Die vielen Milliarden Euro, die die Wirtschaft in Deutschland nach dem Corona-Lockdown wieder in Schwung bringen sollen, wären sehr gut angelegt, wenn sie in klimafreundliche Maßnahmen flössen. Doch von einem umfassenden sozialökologischen Aufbruch ist in dem jüngst vorgestellten Eckpunktepapier der Bundesregierung wenig zu spüren. Dabei sind anders als bei der Coronabekämpfung alle Handlungsoptionen bekannt und können sofort in Angriff genommen werden. Unsere Autorin Susanna Allmis-Hiergeist nimmt die Maßnahmen unter die Lupe und macht hier Vorschläge für die Wende. Die Zivilgesellschaft ist bereit durch engagierte Projektarbeit Impulse für Selbstläufer Richtung klimaneutrales Bonn zu setzen.
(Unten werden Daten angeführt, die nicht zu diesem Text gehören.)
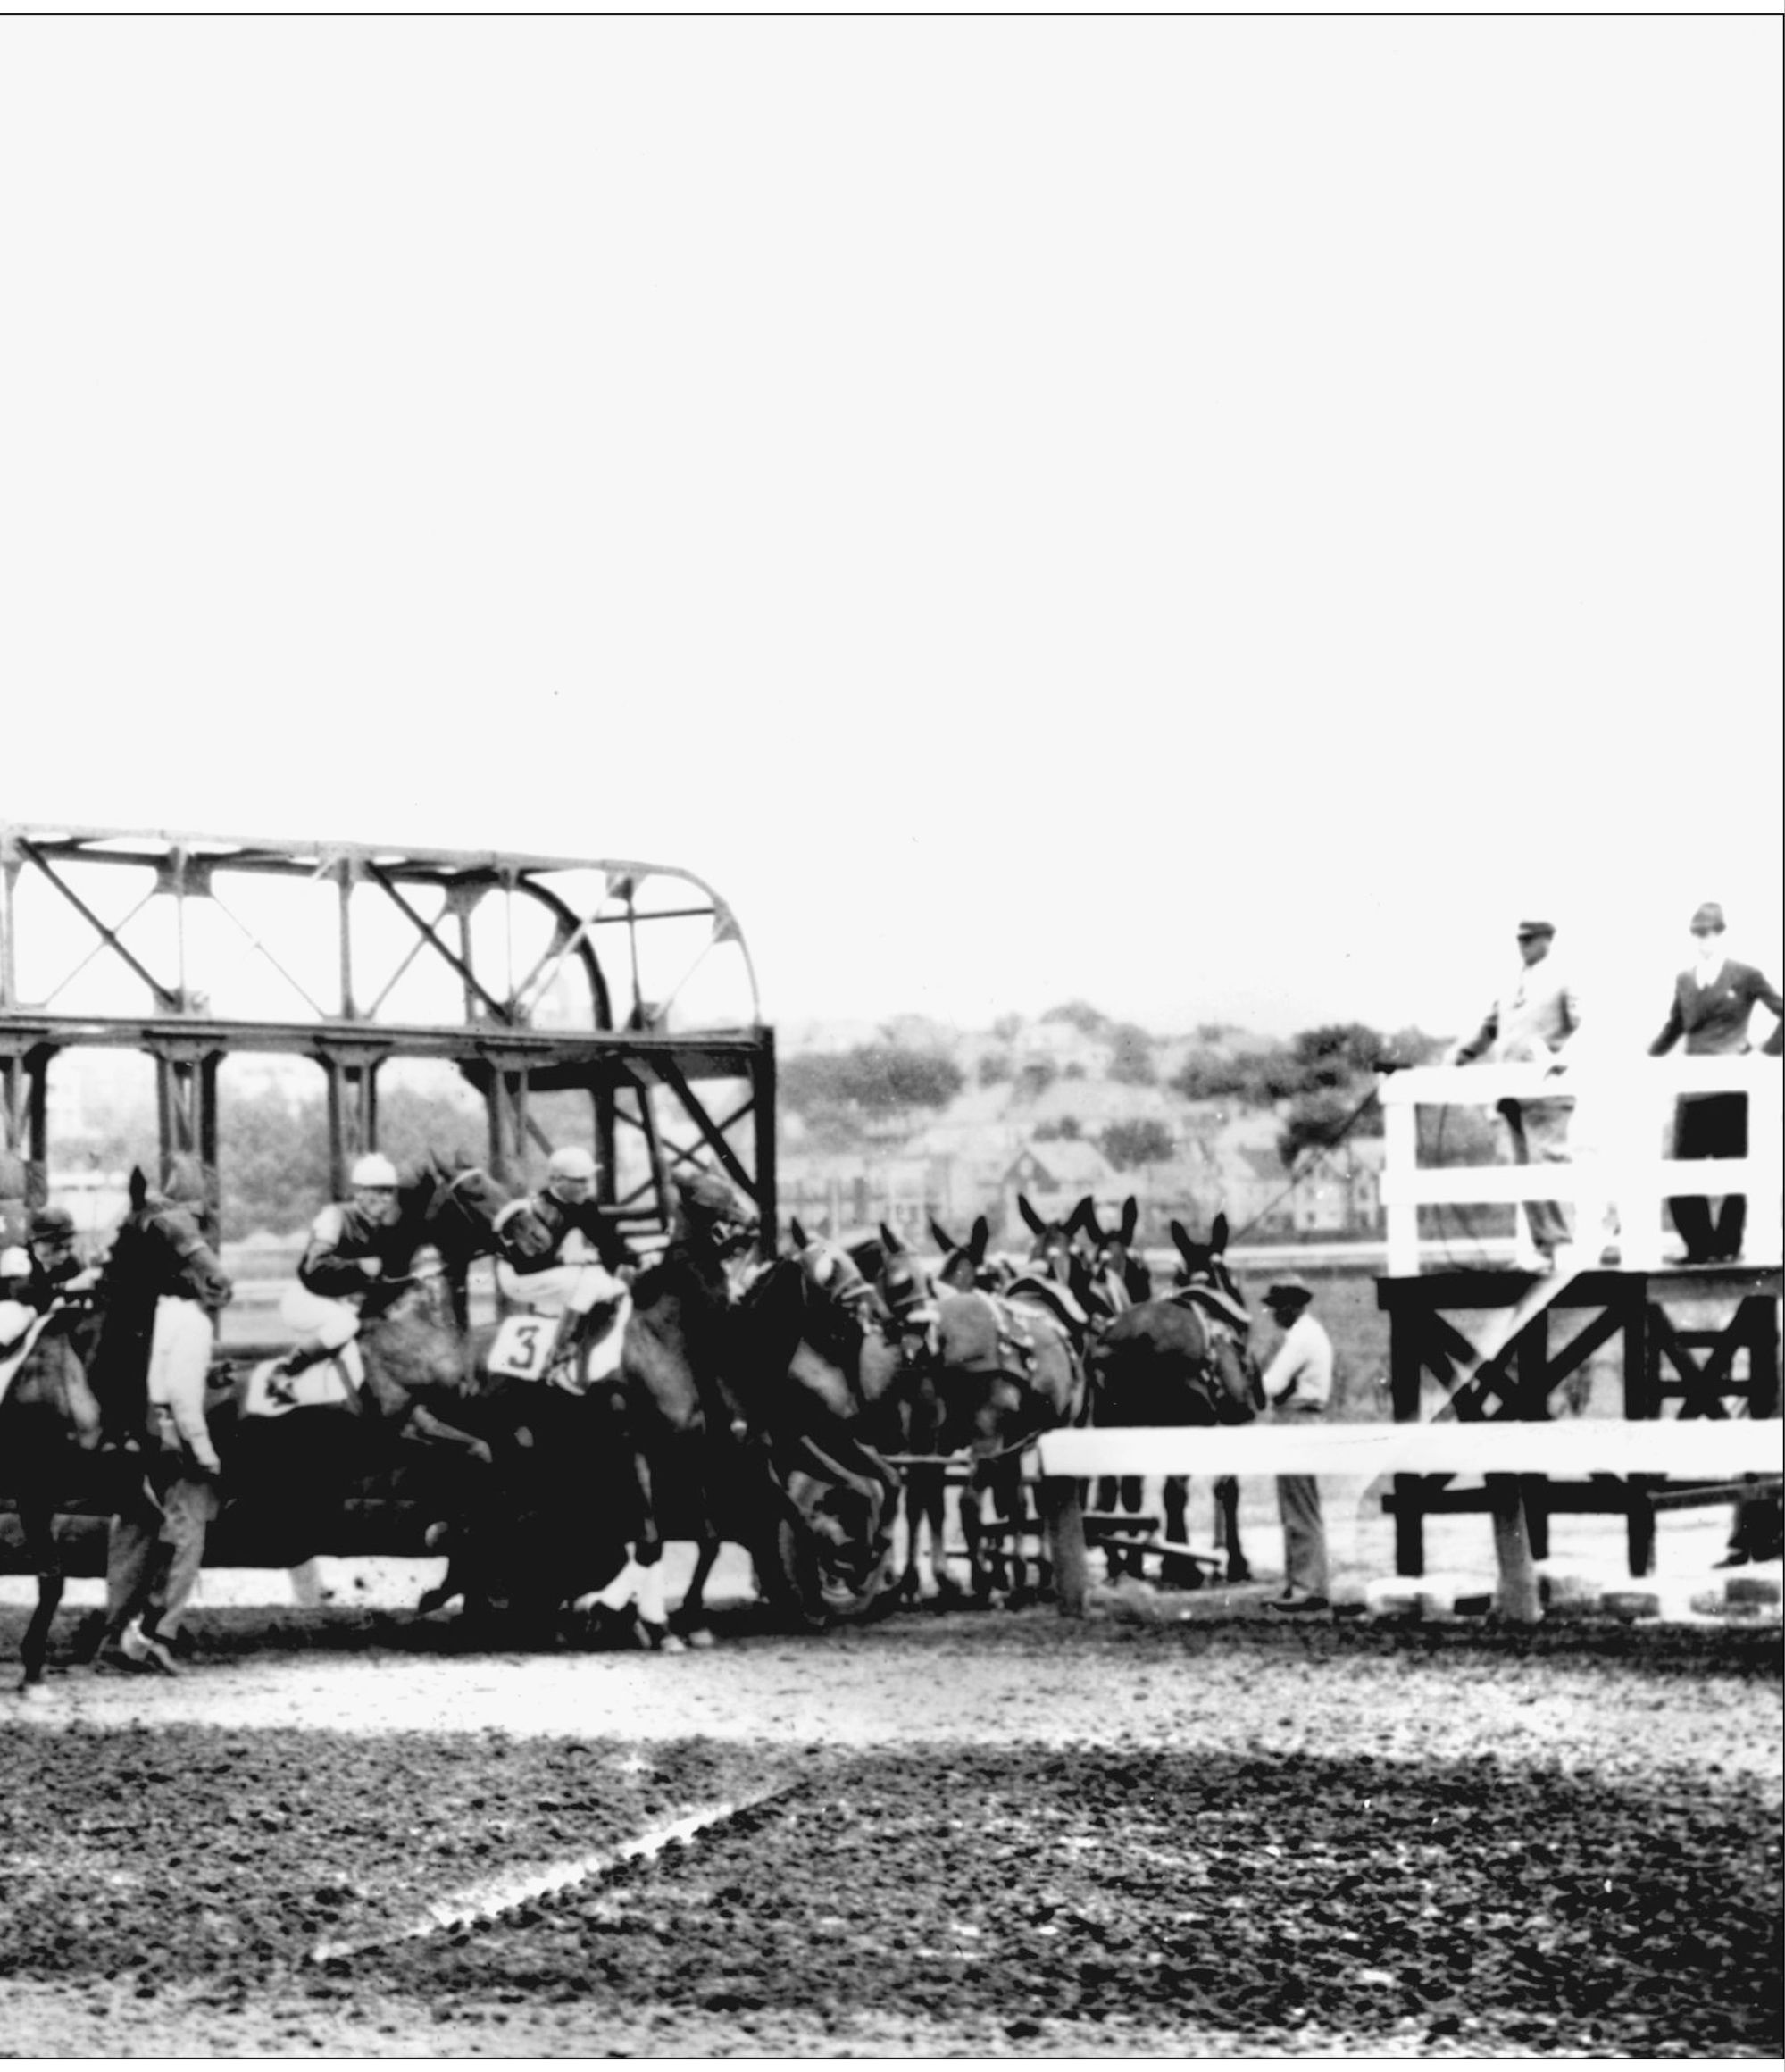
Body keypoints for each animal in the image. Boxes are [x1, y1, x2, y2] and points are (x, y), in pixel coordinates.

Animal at [1085, 1209, 1267, 1575]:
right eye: (1229, 1275)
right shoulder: (1234, 1426)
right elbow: (1227, 1490)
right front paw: (1234, 1559)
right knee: (1172, 1490)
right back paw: (1182, 1565)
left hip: (1114, 1423)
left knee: (1116, 1491)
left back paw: (1125, 1561)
Auch COVID-19 hat uns wochenlang in Atem gehalten und es scheint noch nicht vorbei zu sein. Einen (scheinbar) positiven Nebeneffekt hatte die Quarantäne von Millionen Menschen dann aber doch: Die Natur atmete durch und Meeresbuchten waren plötzlich glasklar. Smogwolken über Ballungsräumen verschwanden und NASA-Satelliten hatten freien Blick auf die Erde. Was dran ist an der Begleiterscheinung des Shutdowns, unterlegt Kathrin Schlüßler in ihrem Artikel mit Studiendaten und NASA-Aufnahmen.
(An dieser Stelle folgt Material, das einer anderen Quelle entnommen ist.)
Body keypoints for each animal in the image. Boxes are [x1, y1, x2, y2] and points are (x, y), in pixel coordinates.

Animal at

Die Freiflächen in Bonn (Meßdorfer Feld, Rheinaue, …) tragen nicht unerheblich zur Abkühlung des Bonner Talkessels bei. Unser Reporter Jürgen Huber war wieder in Bonn unterwegs und lädt Sie zu einem Spaziergang über diese Kaltluftentstehungsgebiete ein. Lernen Sie die Geschichte und Geschichten um die beiden größten Freiflächen Bonns kennen und  die Gefahr, der sie durch Begehrlichkeiten der Politik ausgesetzt sind.

Dass es nicht immer ein klassischer Artikel sein muss, hat sich unser Autor Ingo Heseler gedacht. Er sammelte und bildete insgesamt 328 Begriffe, welche direkt oder indirekt mit der globalen Klimakrise und dem Bonner Klimanotstand zusammenhängen. Aus ihnen entwarf er seine Wortwolke.

Der Klimawandel betrifft uns alle. Und darum sollten wir aktiver werden, bevor die Zerstörung zu groß und die Kosten zur Regenerierung nicht mehr überschaubar sind.

Mit unserer Artikelauswahl geben wir nur einen kleinen Einblick in die möglichen Perspektiven von Stadt und Zivilgesellschaft. Mit dieser Auswahl bieten wir Ihnen Unterstützung darin, zu verstehen, wie Sie aktiv für ein lebenswertes und klimaneutrales Bonn mit seinem Umland sein können. Gerne nehmen wir Ihre Anregungen entgegen und machen sie publik in unserer und damit auch Ihrer Bonner Umwelt Zeitung.